**Assignment**
Give back all the data exactly as it was written.
[Dataset records — start]
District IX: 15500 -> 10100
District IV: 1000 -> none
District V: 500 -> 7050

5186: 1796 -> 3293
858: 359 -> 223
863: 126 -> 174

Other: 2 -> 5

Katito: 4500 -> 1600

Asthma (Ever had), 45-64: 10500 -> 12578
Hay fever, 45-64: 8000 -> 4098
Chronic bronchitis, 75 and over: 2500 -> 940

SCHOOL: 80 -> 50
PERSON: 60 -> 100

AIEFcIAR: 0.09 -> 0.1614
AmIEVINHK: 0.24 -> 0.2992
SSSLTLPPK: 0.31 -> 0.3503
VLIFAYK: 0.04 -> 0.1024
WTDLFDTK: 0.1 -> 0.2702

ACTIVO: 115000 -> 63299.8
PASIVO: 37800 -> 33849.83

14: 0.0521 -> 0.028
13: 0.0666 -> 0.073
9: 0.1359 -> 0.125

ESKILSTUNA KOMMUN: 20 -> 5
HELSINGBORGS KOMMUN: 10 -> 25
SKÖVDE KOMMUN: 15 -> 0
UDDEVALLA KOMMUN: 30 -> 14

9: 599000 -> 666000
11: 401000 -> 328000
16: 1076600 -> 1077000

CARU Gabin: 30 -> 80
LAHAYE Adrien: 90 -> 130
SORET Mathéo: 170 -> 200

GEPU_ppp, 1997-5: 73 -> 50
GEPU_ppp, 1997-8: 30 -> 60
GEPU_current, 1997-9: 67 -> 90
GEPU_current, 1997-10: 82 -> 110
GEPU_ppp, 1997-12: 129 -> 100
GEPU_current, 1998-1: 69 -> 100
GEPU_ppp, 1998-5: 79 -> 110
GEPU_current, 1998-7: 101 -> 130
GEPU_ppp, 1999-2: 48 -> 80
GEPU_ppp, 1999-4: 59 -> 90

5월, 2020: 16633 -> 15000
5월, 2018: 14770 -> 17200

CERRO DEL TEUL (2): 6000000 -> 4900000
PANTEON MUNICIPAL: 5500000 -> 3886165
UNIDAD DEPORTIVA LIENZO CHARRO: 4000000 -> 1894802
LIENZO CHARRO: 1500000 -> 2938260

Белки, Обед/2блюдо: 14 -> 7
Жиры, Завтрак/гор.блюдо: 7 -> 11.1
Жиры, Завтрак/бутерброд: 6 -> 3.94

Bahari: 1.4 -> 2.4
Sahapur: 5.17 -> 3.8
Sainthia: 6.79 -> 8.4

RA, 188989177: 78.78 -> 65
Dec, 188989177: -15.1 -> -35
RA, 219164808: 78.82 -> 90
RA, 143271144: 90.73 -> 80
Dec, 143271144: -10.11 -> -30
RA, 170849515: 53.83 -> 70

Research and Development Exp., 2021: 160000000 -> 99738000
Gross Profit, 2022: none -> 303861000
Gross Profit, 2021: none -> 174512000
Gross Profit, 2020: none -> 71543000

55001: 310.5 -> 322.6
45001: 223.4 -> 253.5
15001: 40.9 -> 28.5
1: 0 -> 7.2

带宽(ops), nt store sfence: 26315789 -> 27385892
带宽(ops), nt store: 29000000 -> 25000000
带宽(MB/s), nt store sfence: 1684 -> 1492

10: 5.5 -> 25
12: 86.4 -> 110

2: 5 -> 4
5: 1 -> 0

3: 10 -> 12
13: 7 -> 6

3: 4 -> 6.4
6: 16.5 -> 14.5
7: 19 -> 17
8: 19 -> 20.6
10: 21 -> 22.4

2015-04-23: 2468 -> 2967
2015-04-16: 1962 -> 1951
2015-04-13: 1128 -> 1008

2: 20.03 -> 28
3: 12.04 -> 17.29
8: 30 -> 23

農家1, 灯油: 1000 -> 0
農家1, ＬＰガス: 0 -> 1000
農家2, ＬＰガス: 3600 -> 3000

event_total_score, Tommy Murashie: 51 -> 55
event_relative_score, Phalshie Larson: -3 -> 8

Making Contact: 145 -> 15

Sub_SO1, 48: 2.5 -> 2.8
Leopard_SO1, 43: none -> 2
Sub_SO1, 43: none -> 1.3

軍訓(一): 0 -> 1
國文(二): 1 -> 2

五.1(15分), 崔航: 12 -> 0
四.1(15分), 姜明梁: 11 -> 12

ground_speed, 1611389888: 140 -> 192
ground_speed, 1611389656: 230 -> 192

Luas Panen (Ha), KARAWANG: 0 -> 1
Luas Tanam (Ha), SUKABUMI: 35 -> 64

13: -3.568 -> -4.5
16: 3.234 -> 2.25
[Dataset records — finish]
**Output for this exercise**
District IX: 15500 -> 10100
District IV: 1000 -> none
District V: 500 -> 7050

5186: 1796 -> 3293
858: 359 -> 223
863: 126 -> 174

Other: 2 -> 5

Katito: 4500 -> 1600

Asthma (Ever had), 45-64: 10500 -> 12578
Hay fever, 45-64: 8000 -> 4098
Chronic bronchitis, 75 and over: 2500 -> 940

SCHOOL: 80 -> 50
PERSON: 60 -> 100

AIEFcIAR: 0.09 -> 0.1614
AmIEVINHK: 0.24 -> 0.2992
SSSLTLPPK: 0.31 -> 0.3503
VLIFAYK: 0.04 -> 0.1024
WTDLFDTK: 0.1 -> 0.2702

ACTIVO: 115000 -> 63299.8
PASIVO: 37800 -> 33849.83

14: 0.0521 -> 0.028
13: 0.0666 -> 0.073
9: 0.1359 -> 0.125

ESKILSTUNA KOMMUN: 20 -> 5
HELSINGBORGS KOMMUN: 10 -> 25
SKÖVDE KOMMUN: 15 -> 0
UDDEVALLA KOMMUN: 30 -> 14

9: 599000 -> 666000
11: 401000 -> 328000
16: 1076600 -> 1077000

CARU Gabin: 30 -> 80
LAHAYE Adrien: 90 -> 130
SORET Mathéo: 170 -> 200

GEPU_ppp, 1997-5: 73 -> 50
GEPU_ppp, 1997-8: 30 -> 60
GEPU_current, 1997-9: 67 -> 90
GEPU_current, 1997-10: 82 -> 110
GEPU_ppp, 1997-12: 129 -> 100
GEPU_current, 1998-1: 69 -> 100
GEPU_ppp, 1998-5: 79 -> 110
GEPU_current, 1998-7: 101 -> 130
GEPU_ppp, 1999-2: 48 -> 80
GEPU_ppp, 1999-4: 59 -> 90

5월, 2020: 16633 -> 15000
5월, 2018: 14770 -> 17200

CERRO DEL TEUL (2): 6000000 -> 4900000
PANTEON MUNICIPAL: 5500000 -> 3886165
UNIDAD DEPORTIVA LIENZO CHARRO: 4000000 -> 1894802
LIENZO CHARRO: 1500000 -> 2938260

Белки, Обед/2блюдо: 14 -> 7
Жиры, Завтрак/гор.блюдо: 7 -> 11.1
Жиры, Завтрак/бутерброд: 6 -> 3.94

Bahari: 1.4 -> 2.4
Sahapur: 5.17 -> 3.8
Sainthia: 6.79 -> 8.4

RA, 188989177: 78.78 -> 65
Dec, 188989177: -15.1 -> -35
RA, 219164808: 78.82 -> 90
RA, 143271144: 90.73 -> 80
Dec, 143271144: -10.11 -> -30
RA, 170849515: 53.83 -> 70

Research and Development Exp., 2021: 160000000 -> 99738000
Gross Profit, 2022: none -> 303861000
Gross Profit, 2021: none -> 174512000
Gross Profit, 2020: none -> 71543000

55001: 310.5 -> 322.6
45001: 223.4 -> 253.5
15001: 40.9 -> 28.5
1: 0 -> 7.2

带宽(ops), nt store sfence: 26315789 -> 27385892
带宽(ops), nt store: 29000000 -> 25000000
带宽(MB/s), nt store sfence: 1684 -> 1492

10: 5.5 -> 25
12: 86.4 -> 110

2: 5 -> 4
5: 1 -> 0

3: 10 -> 12
13: 7 -> 6

3: 4 -> 6.4
6: 16.5 -> 14.5
7: 19 -> 17
8: 19 -> 20.6
10: 21 -> 22.4

2015-04-23: 2468 -> 2967
2015-04-16: 1962 -> 1951
2015-04-13: 1128 -> 1008

2: 20.03 -> 28
3: 12.04 -> 17.29
8: 30 -> 23

農家1, 灯油: 1000 -> 0
農家1, ＬＰガス: 0 -> 1000
農家2, ＬＰガス: 3600 -> 3000

event_total_score, Tommy Murashie: 51 -> 55
event_relative_score, Phalshie Larson: -3 -> 8

Making Contact: 145 -> 15

Sub_SO1, 48: 2.5 -> 2.8
Leopard_SO1, 43: none -> 2
Sub_SO1, 43: none -> 1.3

軍訓(一): 0 -> 1
國文(二): 1 -> 2

五.1(15分), 崔航: 12 -> 0
四.1(15分), 姜明梁: 11 -> 12

ground_speed, 1611389888: 140 -> 192
ground_speed, 1611389656: 230 -> 192

Luas Panen (Ha), KARAWANG: 0 -> 1
Luas Tanam (Ha), SUKABUMI: 35 -> 64

13: -3.568 -> -4.5
16: 3.234 -> 2.25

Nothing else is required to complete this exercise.